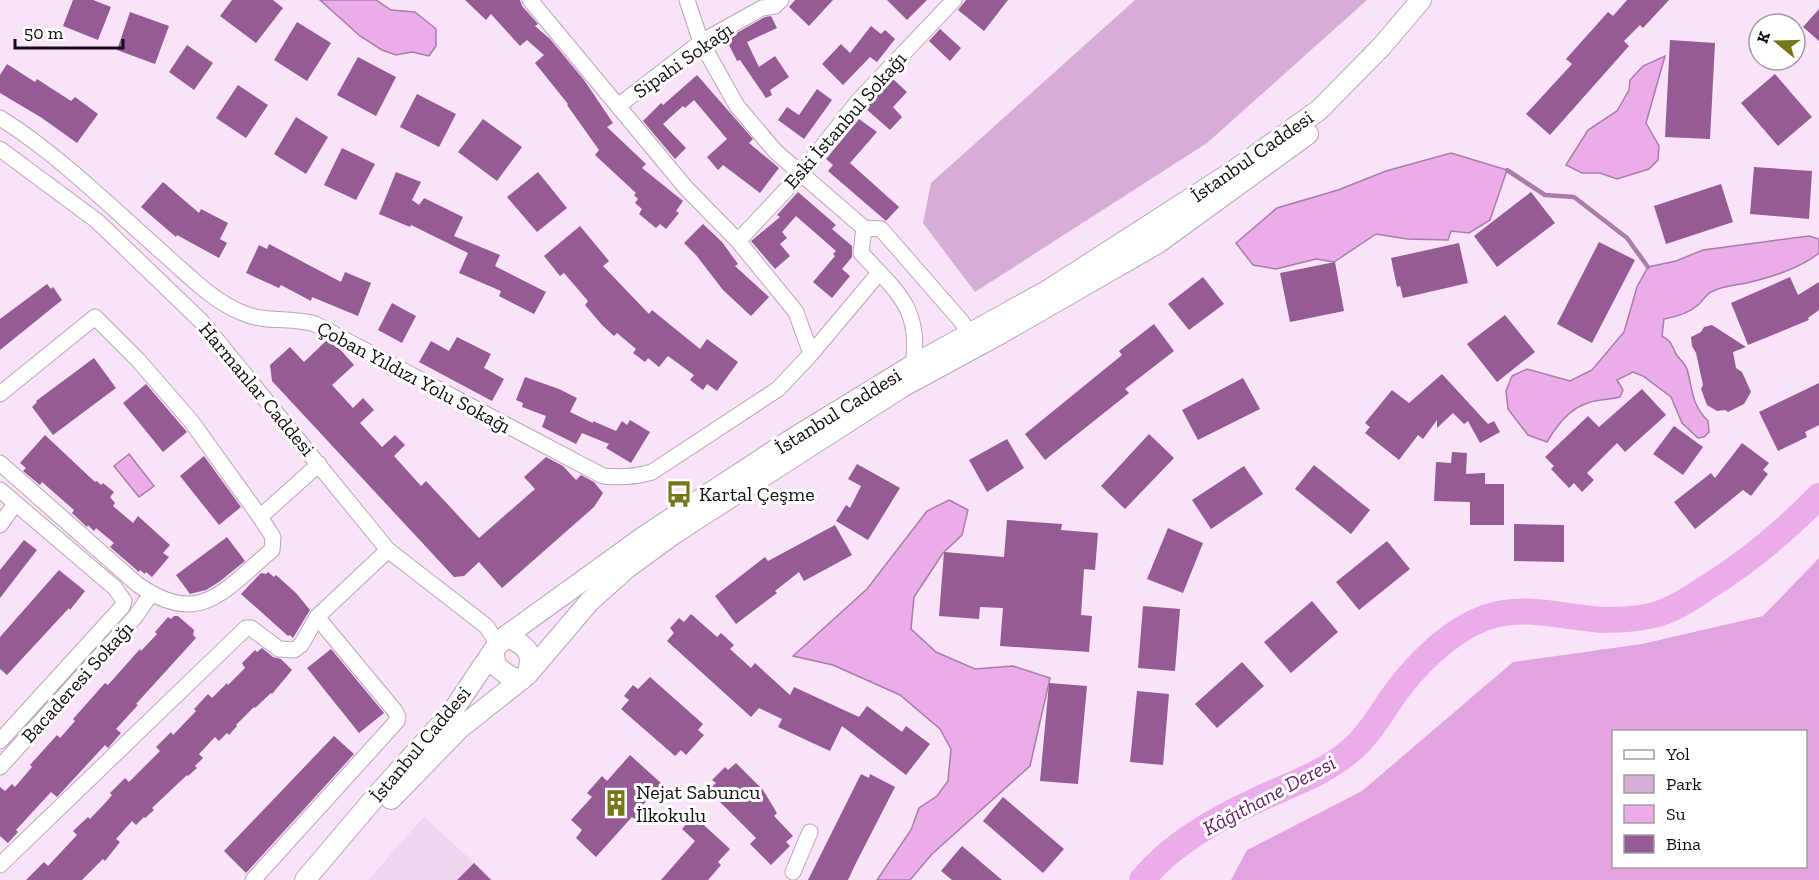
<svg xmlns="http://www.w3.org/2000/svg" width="1819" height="880" viewBox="0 0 1819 880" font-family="'Zilla Slab',serif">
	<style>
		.built { fill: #f0d4f0 }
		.green { fill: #d5add5 }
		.forest { fill: #e2a4e1; fill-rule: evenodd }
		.water { fill: #ebacea; stroke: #aa7caa; stroke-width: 1.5 }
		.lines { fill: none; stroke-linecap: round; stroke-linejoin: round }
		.stream { stroke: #aa7caa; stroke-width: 4.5 }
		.river { stroke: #ebacea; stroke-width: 26 }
		.building { fill: #945b94 }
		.minor-casing { stroke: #bca5bb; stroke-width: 17 }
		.major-casing { stroke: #bca5bb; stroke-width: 22 }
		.minor { stroke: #fff; stroke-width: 15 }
		.major { stroke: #fff; stroke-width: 20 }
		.labels { text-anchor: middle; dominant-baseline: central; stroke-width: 6; stroke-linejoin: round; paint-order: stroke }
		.street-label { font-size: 20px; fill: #140c14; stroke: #fff }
		.poi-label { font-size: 20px; fill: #140c14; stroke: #fff; text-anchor: start }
		.water-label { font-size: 21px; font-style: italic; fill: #6a216b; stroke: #fff }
	</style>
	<rect width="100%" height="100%" fill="#fae2f9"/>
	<path class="built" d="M424,817L493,880H368Z"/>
	<path class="green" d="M1135,0H1367L1207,143L975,292L923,223L931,183Z"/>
	<path class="forest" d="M1819,558V880H1231L1247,850L1362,791L1513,662L1642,644L1763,616ZM1614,732H1806V866H1614Z"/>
	<path class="water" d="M320,0H376L391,10L415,12L436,29V46L429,56L412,52L396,55L382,50L360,36Z
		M1665,56L1646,123L1659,146L1658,160L1649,169L1617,179L1600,173H1582L1566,165L1588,130L1617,111L1629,90L1630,80L1643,66Z
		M1451,153L1507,170L1490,220L1469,233L1451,231L1448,240L1407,239L1376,234L1334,262L1316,259L1276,269L1253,265L1236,243L1277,208L1338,190L1386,171Z
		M1809,236L1819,239V253C1799,269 1771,277 1747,283C1735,285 1722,286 1711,292C1706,295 1702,301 1698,305C1688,314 1676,317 1664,319L1662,336C1672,342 1671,344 1676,354C1679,359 1685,363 1687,369C1693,390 1691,404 1708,421L1709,432L1704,437L1698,438L1682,423L1671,397L1643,376L1633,372L1617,380L1623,390L1620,397C1613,399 1608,399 1601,400C1574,403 1560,420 1547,442L1528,435L1508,409L1506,391L1512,376L1527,369L1570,381L1592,370L1624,332L1637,287L1648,267L1676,261L1703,250Z
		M129,454L154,486L139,497L114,466Z
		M949,500L968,510L962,535L943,553L914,597L911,629L936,652L975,669L1013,666L1050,678L1030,766L932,854L910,880H877L911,830L919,808L937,796L948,781L951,749L940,729L900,695L833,665L793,656L867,589L927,511Z"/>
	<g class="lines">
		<path class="stream" d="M1507,170L1545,195L1574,197L1627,238L1648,267"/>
		<path class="river" d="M1142,880C1171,844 1216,819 1257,800C1289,785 1321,775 1349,752C1366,738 1377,720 1389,702C1412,668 1448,631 1487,617C1527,604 1565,618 1604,620C1621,620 1638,619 1654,615C1673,610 1690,599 1706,588C1748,562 1785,531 1819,496"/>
	</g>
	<path class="building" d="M73,0H93L111,7L98,40L63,26Z
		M232,0H273L283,8L256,43L220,16Z
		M465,0H520L522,6L538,24L535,26L550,39L584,80L613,123L607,127L646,164L642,168L683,201L676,211L679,213L666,229L660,224L656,228L639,214L642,209L635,203L638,199L634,195L636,193L595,155L599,150L567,105L568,104L535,63L544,55L527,40L520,46L491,14L486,20Z
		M795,0H833L809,26L789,7Z
		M887,0H927L907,20Z
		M966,0H1008L984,31L958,10Z
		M1627,0H1669L1643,28L1640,25L1624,41L1629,46L1550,135L1526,114L1572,64L1566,59L1608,12L1613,16Z
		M1819,9V41L1803,27Z
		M130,12L169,26L155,64L117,50Z
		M771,16L777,28L747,42L759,67L775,56L789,77L770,90L772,95L766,98L740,60L737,61L726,39L765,17Z
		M297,22L331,43L307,81L274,60Z
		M871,26L881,34L885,30L895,39L877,62L870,57L843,85L822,64L841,44L850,53Z
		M940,29L961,48L950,61L929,41Z
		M1670,40L1715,43L1710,139L1665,137Z
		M187,45L213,63L194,90L169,72Z
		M358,57L396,77L376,116L337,95Z
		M7,64L35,82L37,79L71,101L75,97L98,114L77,143L42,118L0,93V75Z
		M1775,74L1812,117L1778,146L1741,103Z
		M697,75L753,139L749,143L779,168L760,193L723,165L718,170L707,157L727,139L694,100L685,108L683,106L663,124L686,148L675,159L643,121L661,103L663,105Z
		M893,79L907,92L893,107L902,117L890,130L865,108Z
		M238,85L268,105L246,138L216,118Z
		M817,89L832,100L804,139L778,120L787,107L799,115Z
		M417,94L456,114L439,147L400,127Z
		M296,117L328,137L306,174L274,154Z
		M483,119L522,147L497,181L458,152Z
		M859,119L877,132L850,163L899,207L886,221L828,171L833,165L826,159Z
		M342,148L375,164L356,200L324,185Z
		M1754,167L1812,171L1809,219L1750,214Z
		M396,172L421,182L412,200L419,205L424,198L463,217L454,236L500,255L495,266L546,292L534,314L499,296L501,291L459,273L468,253L411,225L410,227L379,214Z
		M538,172L567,208L537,232L507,197Z
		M163,182L199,213L201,209L228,223L220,239L227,243L219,258L177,235L176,237L141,207Z
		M1721,184L1733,222L1666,244L1654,206Z
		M798,192L836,225L832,229L852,246V257L842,269L850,276L832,298L813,282L835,256L833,254L836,251L796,216L782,232L787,238L780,244L790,256L775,269L751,241L780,217L777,215Z
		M1531,192L1555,223L1497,267L1474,236Z
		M703,224L722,242L738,264L735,266L769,297L751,316L723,290L696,255L684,243Z
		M580,226L609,261L603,266L649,314L652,310L700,349L707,339L738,362L717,391L707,384L703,390L690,380L694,375L668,356L659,367L648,358L645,362L633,353L636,349L617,333L614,336L602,325L585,305L588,301L564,273L560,276L544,256Z
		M1599,242L1635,260L1592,343L1557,324Z
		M1459,243L1468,283L1403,298L1400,286L1397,287L1391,258Z
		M269,244L341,282L345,272L371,283L358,316L312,297L311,301L281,285L279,288L246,273L259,245L267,249Z
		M1335,262L1344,311L1290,322L1280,273Z
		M1203,277L1224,304L1189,330L1168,304Z
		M1790,277L1798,295L1819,282V310L1808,318L1809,320L1748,345L1731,303Z
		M47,284L51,289L53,287L62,300L0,350V319Z
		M392,303L416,316L402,343L378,330Z
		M1505,315L1535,352L1497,382L1467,344Z
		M1154,324L1174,351L1125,389L1129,393L1045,460L1025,434L1122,355L1119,351Z
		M1712,325L1746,347L1733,352L1736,368L1742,372L1751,392L1744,404L1728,412L1725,410L1717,411L1707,405L1701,389L1703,385L1696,353L1692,346L1691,337L1701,332L1704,327Z
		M457,337L491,354L484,368L504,379L492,401L419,362L431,341L449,351Z
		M326,341L337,346L354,365L332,385L353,408L363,398L374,410L360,423L382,447L395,435L405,445L394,456L421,486L426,481L479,538L535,489L524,477L546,457L563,466L576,480L581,475L594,482L603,493L594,507L502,588L479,562L464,576L454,577L272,381L270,365L290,347L304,362Z
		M94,358L116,388L53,435L32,407L37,402L36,401Z
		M1442,374L1488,424L1494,421L1500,432L1480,443L1468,421L1464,424L1453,413L1437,428V420L1423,439L1418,435L1399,460L1365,433L1370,427L1365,423L1392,390L1409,403Z
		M525,377L559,389L577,398L570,412L593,423V421L616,431L622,421L627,425L630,420L650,432L631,463L606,448L609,444L582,433L576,444L542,427L546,416L522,407L523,403L516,400Z
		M1243,378L1260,409L1198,440L1182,410Z
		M1819,383V425L1805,432L1807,437L1778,451L1759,412Z
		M146,384L187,432L163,452L123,403Z
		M1642,389L1666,415L1625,452L1617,443L1587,473L1594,480L1582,492L1574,483L1569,488L1551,469L1554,466L1545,457L1588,416L1599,427Z
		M1674,426L1703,447L1683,475L1653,454Z
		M1149,434L1174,458L1125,509L1101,486Z
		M45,435L95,482L97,481L101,485L103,483L114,492L110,497L115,503L113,506L133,523L138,516L170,545L163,553L169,557L152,577L146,572L145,574L140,570L139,572L110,547L114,543L96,528L94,531L88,525L87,527L72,513L74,510L42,482L40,485L23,471L26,468L20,463Z
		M1007,439L1024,468L987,492L969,460Z
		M1742,443L1769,463L1763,470L1768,474L1751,496L1743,490L1695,529L1674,502L1711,473L1715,478Z
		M1452,452L1467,453L1466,474L1485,473V484H1504V525H1470V502L1434,501L1436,462L1451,463Z
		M204,456L241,507L219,525L180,476Z
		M857,464L900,488L868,540L836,521L846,505L850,508L861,486L848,479Z
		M1314,465L1370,510L1351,534L1295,489Z
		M1244,466L1263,494L1211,529L1192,500Z
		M1007,520L1062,524L1061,530L1098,533L1095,570L1084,569L1081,615L1092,616L1089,652L1000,646L1003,608L980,607L979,619L939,616L944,552L1004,557Z
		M1514,524L1564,525V562L1514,561Z
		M835,525L852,555L804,581L799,572L775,591L777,593L736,624L715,596L765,557L768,561Z
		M1168,528L1203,543L1183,593L1147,579Z
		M227,537L245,561L219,582L206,590L190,594L176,575Z
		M24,540L37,550L0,598V570Z
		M1387,541L1410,569L1359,610L1336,582Z
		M59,570L85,591L70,610L69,608L7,675L0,669V637Z
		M268,572L274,577L276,575L296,593L310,610L293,638L290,635L288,636L241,594L261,573L266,574Z
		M1312,601L1338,632L1291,673L1264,642Z
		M1143,606L1180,609L1175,671L1138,668Z
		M691,614L717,637L721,633L734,645L730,649L751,668L755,663L790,695L794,687L859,717L867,706L902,732L906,726L930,744L906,775L842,726L830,751L778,727L782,719L759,708L751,717L667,641L674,633L670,628L679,618L684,622Z
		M174,616H178L194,630L193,635L196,638L136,704L138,705L116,729L121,733L109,747L108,748L105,745L57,797L51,792L16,830L18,832L8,843L0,836V787L5,791L12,784L15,787L32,767L30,765L57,735L60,738L75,721L73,719L105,683L108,685L140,649L141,651L157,634L155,632L168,617L171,619Z
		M262,648L273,657L281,659L292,670L272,694L271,693L255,708L254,707L236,725L237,726L229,735L227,733L219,741L215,737L199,754L203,758L195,766L197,768L188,776L187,775L152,808L154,810L145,818L144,817L136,825L132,821L116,839L120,842L105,861L103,859L82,880H26L44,862L48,866L77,835L73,831L88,817L90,819L107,801L112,795L110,793L125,778L129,782L160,751L156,747L171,732L173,735L196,711L194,709L208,694L212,698L227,683L228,685L245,668L242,663L255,650L257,652Z
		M331,649L384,713L359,733L307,668Z
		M1242,662L1264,686L1217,728L1195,704Z
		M650,677L703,724L698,730L704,735L686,755L681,750L675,756L621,709L629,700L624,696L633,685L638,689Z
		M1049,683L1087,686L1078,784L1040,781Z
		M1137,691L1169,694L1163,765L1130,762Z
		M334,736L354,754L246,873L224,851Z
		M630,755L662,784L640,808L644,812L637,821L632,817L596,857L576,838L582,830L571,820L592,797L587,793L602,776L607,781Z
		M736,763L763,790L777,813L774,816L793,836L786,842L790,846L771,865L750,844L756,838L708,790L716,783L712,780L725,767L728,770Z
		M861,774L869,778L870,774L895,787L856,863L848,880H808Z
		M1003,797L1064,849L1043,873L983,821Z
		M694,816L730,849L718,862L721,865L708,880H661L695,841L682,829Z
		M962,846L1002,880H952L941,871Z
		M474,863L491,880H457Z"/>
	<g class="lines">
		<defs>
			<path id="minor" d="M530,0L686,188L738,241L796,312L811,354
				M687,0L701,42L737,106L776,152L864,228L881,229L962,322L969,334
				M618,106L701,42L762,8L775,6L781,0
				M0,118C58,154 112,208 163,253C187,274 212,301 243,313C265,323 292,317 315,324L603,476C621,478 635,477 652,472L778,389L811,354L879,273
				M0,149L97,221L202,322L388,550L486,626L498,644
				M864,228L861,253C896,291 922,308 913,365
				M738,241L800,175L859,100L954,0
				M0,394L95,317L138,360L191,421L260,517L273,537L272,550C224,590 200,629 137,584L0,463
				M0,490L115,588L124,601L122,607L0,741
				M260,517L319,464
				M0,525L15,504
				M0,767L135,617L151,594
				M0,865L246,628H251L279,649L294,650L301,645L317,617L388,550
				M793,872L810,832
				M253,880L397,721L398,717L395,711L317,617"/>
			<path id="major" d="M506,636C526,646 535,651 527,675
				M493,651L496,666L509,676L521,680
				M391,799L459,729L527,675L590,601L627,568L675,533L902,387L998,335L1158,243L1308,134
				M305,880L377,795L452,712L493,651L506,636L646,535L789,441L913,365L1050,289L1235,170L1319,110L1382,46L1421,0"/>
		</defs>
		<use href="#minor" class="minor-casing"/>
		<use href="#major" class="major-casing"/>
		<use href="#minor" class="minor"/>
		<use href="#major" class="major"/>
	</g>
	<defs>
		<symbol id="bus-bare" viewBox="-9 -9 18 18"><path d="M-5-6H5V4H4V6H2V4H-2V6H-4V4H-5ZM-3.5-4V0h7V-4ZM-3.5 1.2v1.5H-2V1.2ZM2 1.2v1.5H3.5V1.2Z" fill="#76761d" stroke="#fff" stroke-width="2.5" paint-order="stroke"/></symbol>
		<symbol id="building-bare" viewBox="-9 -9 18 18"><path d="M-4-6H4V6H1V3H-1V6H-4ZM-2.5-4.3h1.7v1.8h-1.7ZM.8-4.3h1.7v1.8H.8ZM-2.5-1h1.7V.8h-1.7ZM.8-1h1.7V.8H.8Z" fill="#76761d" stroke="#fff" stroke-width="2.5" paint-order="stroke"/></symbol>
	</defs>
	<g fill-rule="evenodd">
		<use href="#bus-bare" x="660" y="475" width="38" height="38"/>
		<use href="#building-bare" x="597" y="784" width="38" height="38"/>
	</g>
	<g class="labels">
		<g class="street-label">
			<text transform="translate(683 60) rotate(-35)">Sipahi Sokağı</text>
			<text transform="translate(845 120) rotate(-49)">Eski İstanbul Sokağı</text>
			<text transform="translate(1252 156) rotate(-35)">İstanbul Caddesi</text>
			<text transform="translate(414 377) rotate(28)">Çoban Yıldızı Yolu Sokağı</text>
			<text transform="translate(257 389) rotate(50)">Harmanlar Caddesi</text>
			<text transform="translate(838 411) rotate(-32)">İstanbul Caddesi</text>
			<text transform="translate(77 682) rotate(-48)">Bacaderesi Sokağı</text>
			<text transform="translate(420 744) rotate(-50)">İstanbul Caddesi</text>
		</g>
		<g class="poi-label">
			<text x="699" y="494">Kartal Çeşme</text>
			<text x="636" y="792">Nejat Sabuncu<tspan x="636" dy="23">İlkokulu</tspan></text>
		</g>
		<g class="water-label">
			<text transform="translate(1269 795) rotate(-28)">Kâğıthane Deresi</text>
		</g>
	</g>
	<rect x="1612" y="730" width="195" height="138" fill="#ffffff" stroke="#a19ea1" stroke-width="1.5"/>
	<rect x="1624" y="750" width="30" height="9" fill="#ffffff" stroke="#a19ea1" stroke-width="1.5"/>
	<text x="1666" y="760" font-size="18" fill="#140c14">Yol</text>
	<rect x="1624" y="775" width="30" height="18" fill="#d5add5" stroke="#a19ea1" stroke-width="1.5"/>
	<text x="1666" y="790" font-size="18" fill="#140c14">Park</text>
	<rect x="1624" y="805" width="30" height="18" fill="#ebacea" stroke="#a19ea1" stroke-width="1.5"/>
	<text x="1666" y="820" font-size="18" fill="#140c14">Su</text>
	<rect x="1624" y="835" width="30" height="18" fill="#945b94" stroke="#a19ea1" stroke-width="1.5"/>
	<text x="1666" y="850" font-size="18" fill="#140c14">Bina</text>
	<g transform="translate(1777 42) rotate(289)"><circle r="28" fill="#ffffff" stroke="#a19ea1" stroke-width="1.5"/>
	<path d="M0-4.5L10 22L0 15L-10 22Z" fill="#76761d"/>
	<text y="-9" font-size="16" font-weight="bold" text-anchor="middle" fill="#140c14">K</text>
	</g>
	<path d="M15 39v9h108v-9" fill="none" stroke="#140c14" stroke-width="3"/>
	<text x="24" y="39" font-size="18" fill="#140c14" stroke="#ffffff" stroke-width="4.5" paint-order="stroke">50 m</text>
</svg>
■ ■ ■
Problem to solve:
Search the records for the word "linejoin" and copy out every line that holds it.

Finished exercise:
		.lines { fill: none; stroke-linecap: round; stroke-linejoin: round }
		.labels { text-anchor: middle; dominant-baseline: central; stroke-width: 6; stroke-linejoin: round; paint-order: stroke }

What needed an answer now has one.